By Keith Norbury

The concept of 60-foot shipping containers recently underwent tests at a Canadian Pacific Railway terminal in Ontario with an eye to launching them into service later this year. CP conducted the testing on behalf of Canadian Tire Corporation, which expects the longer containers to “revolutionize the movement of goods,” according to Neil McKenna, Canadian Tire’s Vice-President of Transportation.

The new container will allow for 13 per cent more payload, which will reduce costs and greenhouse gas emissions, Mr. McKenna said in an email response to questions from Canadian Sailings about the program. “Innovations like this could lead to improved productivity for Canadian Pacific,” said Mathieu Faure, CP’s Vice-President of Intermodal, also via email.

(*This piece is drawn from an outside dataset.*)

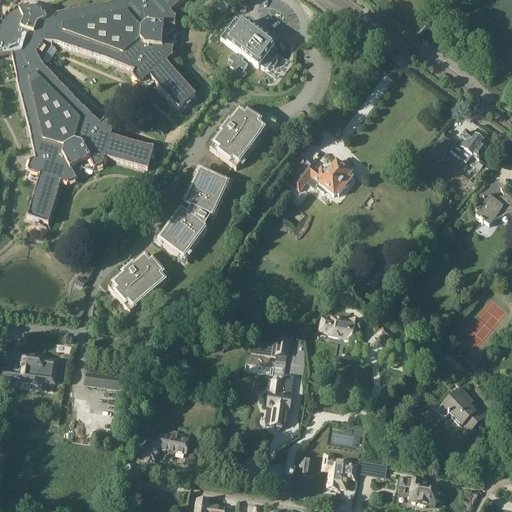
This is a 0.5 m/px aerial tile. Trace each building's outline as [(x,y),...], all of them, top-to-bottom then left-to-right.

The testing involved strapping 3.5-foot blocks of Styrofoam to each end of a 53-foot container to mock up the dimensions of a 60-foot container. That process helps determine if the containers are suitable for intermodal rail. The containers would be transportable by either truck or rail.

Exactly when the containers will go into service hasn’t been made public. A Canadian Tire spokesperson said that the company wasn’t prepared to share any more information at this time. The company confirmed, however, that it plans to run one of the new containers on each of the following four routes: Toronto-Vancouver; Toronto-Calgary; Toronto-Halifax; and intra-Ontario lanes. Testing took place at Canadian Pacific’s terminal in Vaughan, Ont.

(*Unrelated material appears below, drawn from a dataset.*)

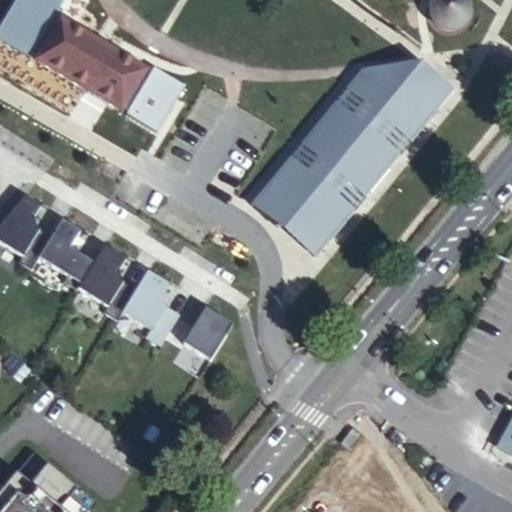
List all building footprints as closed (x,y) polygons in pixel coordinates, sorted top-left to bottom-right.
[(472,17),(472,13),(472,12),(472,8),(471,6),(469,2),(467,0),(434,0),(432,2),(430,7),(430,9),(430,16),(431,20),(432,24),(435,27),(438,30),(442,32),(446,34),(454,34),(457,33),(460,32),(464,30),(467,27),(469,24),(471,20),(472,17)] [(52,15),(22,60),(148,129),(170,91),(134,76),(145,60),(52,15)] [(284,220),(322,251),(450,93),(418,67),(357,74),(248,209),(274,230),(284,220)] [(161,185),(144,211),(189,241),(207,216),(161,185)] [(26,199),(0,229),(0,244),(22,258),(19,264),(32,272),(36,267),(50,244),(29,230),(42,209),(26,199)] [(50,244),(36,267),(65,285),(61,290),(75,298),(78,293),(93,270),(68,255),(81,234),(63,222),(50,244)] [(93,270),(78,293),(107,311),(104,316),(118,325),(121,319),(135,296),(114,283),(127,262),(106,249),(93,270)] [(135,296),(121,319),(150,337),(147,343),(160,351),(178,322),(157,309),(170,288),(148,275),(135,296)] [(207,311),(185,346),(212,362),(234,328),(207,311)] [(360,435),(351,429),(339,443),(347,450),(360,435)] [(511,440),(500,462),(511,467),(511,440)] [(0,511),(86,511),(73,501),(79,494),(34,456),(0,496),(0,511)] [(96,511),(99,509),(80,493),(79,494),(73,501),(86,511),(96,511)]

U.S.-based American Intermodal Container Manufacturing Inc. is manufacturing the containers while Max-Atlas Equipment International Inc. of St-Jean-sur-Richelieu, Que., has developed the containers’ chassis. Before it can put the 60-foot containers into service, Canadian Tire has to receive approval from provincial transportation ministries to operate in those jurisdictions, Mr. McKenna said. The American Association of Railroads also has to determine “that this intermodal unit meets all the specifications required to safely integrate into the existing Intermodal rail networks,” Mr. McKenna added.

Port drayage won’t be any concern because the 60-foot containers won’t be used on vessels — at least not yet. “Ultimately we may use these units for short sea service to Newfoundland and Vancouver Island and we are working with the marine providers in these markets to see what (if any) changes need to occur for this to become operational for marine purposes,” Mr. McKenna said. At present Canadian Tire only drays 40-foot containers for transloading, in which the goods are transferred to longer containers. “Our fleet stays within Canada so ocean lines do not have to make any modifications” to handle the 60-foot containers, he added.

Mr. McKenna expects trucking companies to embrace the 60-foot containers because they will improve productivity and have an environmentally friendly impact. “CP is supporting innovation and has been very open and responsive to the container,” Mr. Faure said.

Joe Lynch, team leader of Vehicle and Dimensions for Ontario’s Ministry of Transportation, described the 60-foot container program as “a pretty good initiative” for Canadian Tire. “They’re looking to reduce their global greenhouse gases, their carbon footprint and all those kind of things,” Mr. Lynch said. “And they are one of the leaders in multimodal.” However, he wasn’t at liberty to reveal too many details of the 60-foot container initiative, although he did say that it was part of a larger program that also includes Walmart’s 60-foot, six-inch specialized drop-deck trailers. In both cases, the overall length of the truck and trailer is within the 23-metre limit (or 75.5 feet) standard across Canada, he noted. “We were the first to move forward with this as a pilot and obviously carriers are interested in doing this in other provinces,” Mr. Lynch said.